Pubblicato il 04 March 2026 | Tradotto dallo spagnolo

Una scoperta sul fondo oceanico modifica la comprensione sulla produzione di ossigeno sulla Terra. Gli scienziati hanno confermato che i noduli polimetallici, formazioni rocciose ricche di metalli, possono catalizzare l'elettrolisi dell'acqua di mare. Questo processo genera ossigeno in modo abiotico, senza intervento di alghe o luce solare, sfidando paradigmi consolidati.

Un primer plano de nódulos polimetálicos oscuros en el fondo marino, con finas burbujas de oxígeno emergiendo de su superficie en la oscuridad abisal.

Meccanismo elettrochimico nei noduli di manganese e ferro 🔬

Il fenomeno si basa sulla composizione dei noduli, che agiscono come un catodo naturale. Entrando in contatto con l'acqua di mare, ricca di ioni, e in certe condizioni di pressione, si stabilisce una differenza di potenziale. Questo innesca la scissione delle molecole d'acqua (H2O), liberando ossigeno molecolare (O2) e idrogeno sul sito del nodulo. La superficie catalitica di questi minerali accelera la reazione.
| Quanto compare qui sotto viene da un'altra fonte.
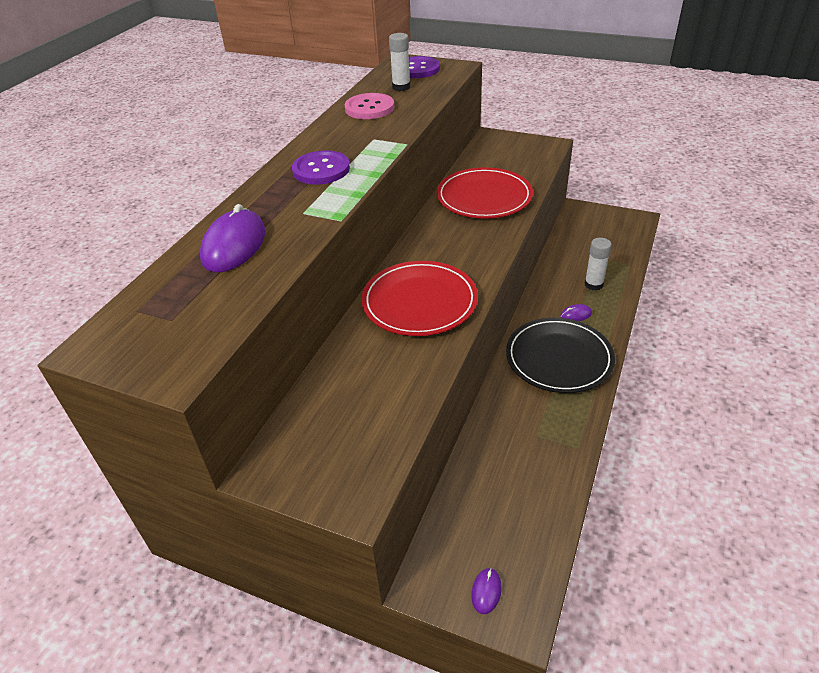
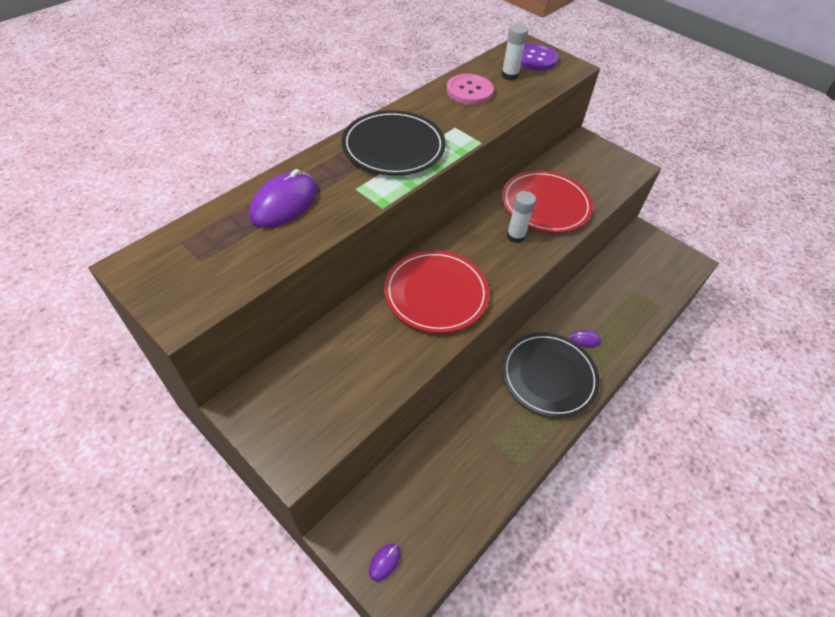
camera: 15 degrees right, 10 degrees up
purple button [292,150,350,185] -> black plate [342,110,446,175]
white glue stick [585,238,612,291] -> white glue stick moved to [507,191,536,243]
Le rocce puntano al business della fotosintesi 😏

Sembra che la concorrenza nel settore dell'ossigeno si stia facendo interessante. Mentre le piante investono in clorofilla e si uccidono per un raggio di sole, queste rocce sottomarine producono da milioni di anni al buio, senza fare rumore e senza chiedere uno stipendio. Un esempio di efficienza lavorativa che mette in evidenza i regni vegetale e animale, sempre così dipendenti dalla luce. Forse è ora che le foreste prendano nota.